• Records in a dataset
▶
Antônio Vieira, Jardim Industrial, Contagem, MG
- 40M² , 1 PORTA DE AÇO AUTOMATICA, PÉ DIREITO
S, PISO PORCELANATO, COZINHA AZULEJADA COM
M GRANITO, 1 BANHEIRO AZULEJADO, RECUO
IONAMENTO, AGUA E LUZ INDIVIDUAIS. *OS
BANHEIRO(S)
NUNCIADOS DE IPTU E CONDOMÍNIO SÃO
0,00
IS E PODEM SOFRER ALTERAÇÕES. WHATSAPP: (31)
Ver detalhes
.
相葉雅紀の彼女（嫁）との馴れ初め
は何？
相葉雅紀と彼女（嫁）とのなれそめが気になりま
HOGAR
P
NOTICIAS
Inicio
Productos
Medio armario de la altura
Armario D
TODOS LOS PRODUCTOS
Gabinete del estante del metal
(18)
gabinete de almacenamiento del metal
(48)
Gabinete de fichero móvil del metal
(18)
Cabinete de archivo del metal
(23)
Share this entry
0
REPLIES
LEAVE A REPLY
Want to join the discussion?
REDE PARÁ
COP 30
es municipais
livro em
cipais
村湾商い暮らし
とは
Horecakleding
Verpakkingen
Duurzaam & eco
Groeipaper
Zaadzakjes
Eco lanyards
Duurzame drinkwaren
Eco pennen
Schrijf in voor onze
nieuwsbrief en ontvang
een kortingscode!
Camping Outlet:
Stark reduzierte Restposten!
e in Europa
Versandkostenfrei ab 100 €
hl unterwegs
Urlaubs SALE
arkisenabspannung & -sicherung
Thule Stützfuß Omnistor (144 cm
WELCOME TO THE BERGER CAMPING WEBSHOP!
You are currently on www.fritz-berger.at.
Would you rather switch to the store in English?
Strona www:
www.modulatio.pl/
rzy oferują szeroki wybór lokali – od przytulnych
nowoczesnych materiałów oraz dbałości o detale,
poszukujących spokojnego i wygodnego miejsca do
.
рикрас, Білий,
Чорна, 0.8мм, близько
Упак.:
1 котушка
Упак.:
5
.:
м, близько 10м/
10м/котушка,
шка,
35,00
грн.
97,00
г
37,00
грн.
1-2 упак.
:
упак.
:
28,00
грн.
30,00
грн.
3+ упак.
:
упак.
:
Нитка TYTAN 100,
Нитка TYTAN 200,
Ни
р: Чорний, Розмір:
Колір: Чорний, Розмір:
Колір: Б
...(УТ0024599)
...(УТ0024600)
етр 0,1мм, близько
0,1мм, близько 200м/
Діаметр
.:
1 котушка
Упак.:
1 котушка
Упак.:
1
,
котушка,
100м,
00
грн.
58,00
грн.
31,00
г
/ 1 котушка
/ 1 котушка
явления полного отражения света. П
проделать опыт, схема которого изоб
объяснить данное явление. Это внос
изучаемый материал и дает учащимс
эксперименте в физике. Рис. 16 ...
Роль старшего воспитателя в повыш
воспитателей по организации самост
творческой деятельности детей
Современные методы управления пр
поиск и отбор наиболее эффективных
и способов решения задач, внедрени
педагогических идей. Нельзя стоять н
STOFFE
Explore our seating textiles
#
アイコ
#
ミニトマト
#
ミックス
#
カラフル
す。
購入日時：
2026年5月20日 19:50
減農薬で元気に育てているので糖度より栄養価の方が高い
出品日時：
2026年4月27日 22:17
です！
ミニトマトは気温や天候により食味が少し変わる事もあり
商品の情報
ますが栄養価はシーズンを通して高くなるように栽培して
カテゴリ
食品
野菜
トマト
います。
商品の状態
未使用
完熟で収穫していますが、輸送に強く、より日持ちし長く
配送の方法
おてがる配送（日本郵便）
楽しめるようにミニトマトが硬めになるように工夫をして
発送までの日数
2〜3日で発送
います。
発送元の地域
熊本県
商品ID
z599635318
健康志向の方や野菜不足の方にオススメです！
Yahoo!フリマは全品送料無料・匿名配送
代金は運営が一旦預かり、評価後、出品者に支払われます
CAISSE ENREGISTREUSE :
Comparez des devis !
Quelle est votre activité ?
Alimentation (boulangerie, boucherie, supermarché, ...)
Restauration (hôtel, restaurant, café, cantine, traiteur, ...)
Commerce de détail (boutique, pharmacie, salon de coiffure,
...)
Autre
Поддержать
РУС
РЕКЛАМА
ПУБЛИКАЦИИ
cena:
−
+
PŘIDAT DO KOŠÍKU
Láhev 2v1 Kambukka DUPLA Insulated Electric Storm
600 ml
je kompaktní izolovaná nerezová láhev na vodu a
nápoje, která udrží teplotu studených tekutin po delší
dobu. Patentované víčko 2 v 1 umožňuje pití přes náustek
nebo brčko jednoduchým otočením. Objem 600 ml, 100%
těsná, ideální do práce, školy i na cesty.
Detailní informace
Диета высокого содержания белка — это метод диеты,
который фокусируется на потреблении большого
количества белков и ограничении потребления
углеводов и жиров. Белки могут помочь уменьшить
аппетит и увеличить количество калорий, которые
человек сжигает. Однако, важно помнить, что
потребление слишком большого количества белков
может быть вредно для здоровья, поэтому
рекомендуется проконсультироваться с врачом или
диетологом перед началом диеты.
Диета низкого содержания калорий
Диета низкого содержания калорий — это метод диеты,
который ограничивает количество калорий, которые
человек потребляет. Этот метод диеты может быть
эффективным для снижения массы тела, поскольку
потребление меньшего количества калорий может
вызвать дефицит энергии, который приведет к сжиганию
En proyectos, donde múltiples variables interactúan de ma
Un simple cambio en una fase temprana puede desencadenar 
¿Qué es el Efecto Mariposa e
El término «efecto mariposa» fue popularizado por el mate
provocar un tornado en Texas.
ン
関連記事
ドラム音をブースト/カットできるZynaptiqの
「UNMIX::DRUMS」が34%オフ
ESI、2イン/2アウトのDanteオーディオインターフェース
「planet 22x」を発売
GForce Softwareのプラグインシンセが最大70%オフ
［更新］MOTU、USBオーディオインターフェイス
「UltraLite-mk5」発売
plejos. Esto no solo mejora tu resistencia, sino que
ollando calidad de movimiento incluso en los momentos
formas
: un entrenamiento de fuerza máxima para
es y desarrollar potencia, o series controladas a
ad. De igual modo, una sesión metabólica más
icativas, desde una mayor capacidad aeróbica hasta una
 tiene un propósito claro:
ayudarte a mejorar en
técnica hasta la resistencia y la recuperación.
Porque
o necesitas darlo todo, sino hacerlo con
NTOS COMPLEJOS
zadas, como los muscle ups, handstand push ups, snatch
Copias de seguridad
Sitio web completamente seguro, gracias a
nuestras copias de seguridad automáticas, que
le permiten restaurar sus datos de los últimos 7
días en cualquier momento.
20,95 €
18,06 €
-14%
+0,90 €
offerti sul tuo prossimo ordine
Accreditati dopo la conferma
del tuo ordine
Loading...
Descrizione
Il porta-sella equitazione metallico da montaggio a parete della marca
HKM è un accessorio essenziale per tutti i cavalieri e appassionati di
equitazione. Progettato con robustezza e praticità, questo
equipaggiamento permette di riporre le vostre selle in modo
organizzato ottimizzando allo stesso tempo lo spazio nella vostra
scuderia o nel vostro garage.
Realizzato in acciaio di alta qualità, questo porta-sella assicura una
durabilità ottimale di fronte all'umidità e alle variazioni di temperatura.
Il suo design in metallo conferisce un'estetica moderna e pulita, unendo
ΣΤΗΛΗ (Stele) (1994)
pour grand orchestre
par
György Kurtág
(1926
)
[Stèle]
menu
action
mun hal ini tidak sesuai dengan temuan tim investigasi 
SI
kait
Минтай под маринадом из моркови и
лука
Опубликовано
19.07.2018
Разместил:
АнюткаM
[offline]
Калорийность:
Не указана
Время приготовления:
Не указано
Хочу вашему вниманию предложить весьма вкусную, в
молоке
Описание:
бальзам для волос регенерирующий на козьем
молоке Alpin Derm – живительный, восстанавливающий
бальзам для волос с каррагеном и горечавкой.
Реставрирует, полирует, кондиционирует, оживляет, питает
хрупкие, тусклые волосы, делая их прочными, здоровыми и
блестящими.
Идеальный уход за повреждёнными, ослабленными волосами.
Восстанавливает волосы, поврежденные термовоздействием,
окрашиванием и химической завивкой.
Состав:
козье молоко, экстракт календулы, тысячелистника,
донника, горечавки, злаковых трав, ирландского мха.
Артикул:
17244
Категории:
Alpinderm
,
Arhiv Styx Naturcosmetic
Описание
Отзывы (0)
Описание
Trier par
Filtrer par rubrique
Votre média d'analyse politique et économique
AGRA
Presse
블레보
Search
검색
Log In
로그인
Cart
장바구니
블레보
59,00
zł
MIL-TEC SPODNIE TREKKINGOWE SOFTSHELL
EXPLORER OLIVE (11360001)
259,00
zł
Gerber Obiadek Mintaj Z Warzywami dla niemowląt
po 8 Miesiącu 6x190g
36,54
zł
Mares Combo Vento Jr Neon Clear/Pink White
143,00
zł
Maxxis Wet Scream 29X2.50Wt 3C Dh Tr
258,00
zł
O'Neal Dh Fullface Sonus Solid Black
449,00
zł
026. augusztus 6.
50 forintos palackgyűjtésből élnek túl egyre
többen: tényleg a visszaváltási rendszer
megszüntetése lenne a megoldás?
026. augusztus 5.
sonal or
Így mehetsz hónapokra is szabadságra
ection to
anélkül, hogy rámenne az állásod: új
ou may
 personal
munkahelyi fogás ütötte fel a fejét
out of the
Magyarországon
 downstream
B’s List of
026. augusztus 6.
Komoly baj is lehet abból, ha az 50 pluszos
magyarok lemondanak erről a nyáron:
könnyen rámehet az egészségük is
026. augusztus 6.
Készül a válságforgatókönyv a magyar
◀
• TASK ITEM
Quote every line from the start of the rows down to the line containing "Horecakleding", keeping both ends and matching each character.

• ANSWER TO THIS TASK
Antônio Vieira, Jardim Industrial, Contagem, MG
- 40M² , 1 PORTA DE AÇO AUTOMATICA, PÉ DIREITO
S, PISO PORCELANATO, COZINHA AZULEJADA COM
M GRANITO, 1 BANHEIRO AZULEJADO, RECUO
IONAMENTO, AGUA E LUZ INDIVIDUAIS. *OS
BANHEIRO(S)
NUNCIADOS DE IPTU E CONDOMÍNIO SÃO
0,00
IS E PODEM SOFRER ALTERAÇÕES. WHATSAPP: (31)
Ver detalhes
.
相葉雅紀の彼女（嫁）との馴れ初め
は何？
相葉雅紀と彼女（嫁）とのなれそめが気になりま
HOGAR
P
NOTICIAS
Inicio
Productos
Medio armario de la altura
Armario D
TODOS LOS PRODUCTOS
Gabinete del estante del metal
(18)
gabinete de almacenamiento del metal
(48)
Gabinete de fichero móvil del metal
(18)
Cabinete de archivo del metal
(23)
Share this entry
0
REPLIES
LEAVE A REPLY
Want to join the discussion?
REDE PARÁ
COP 30
es municipais
livro em
cipais
村湾商い暮らし
とは
Horecakleding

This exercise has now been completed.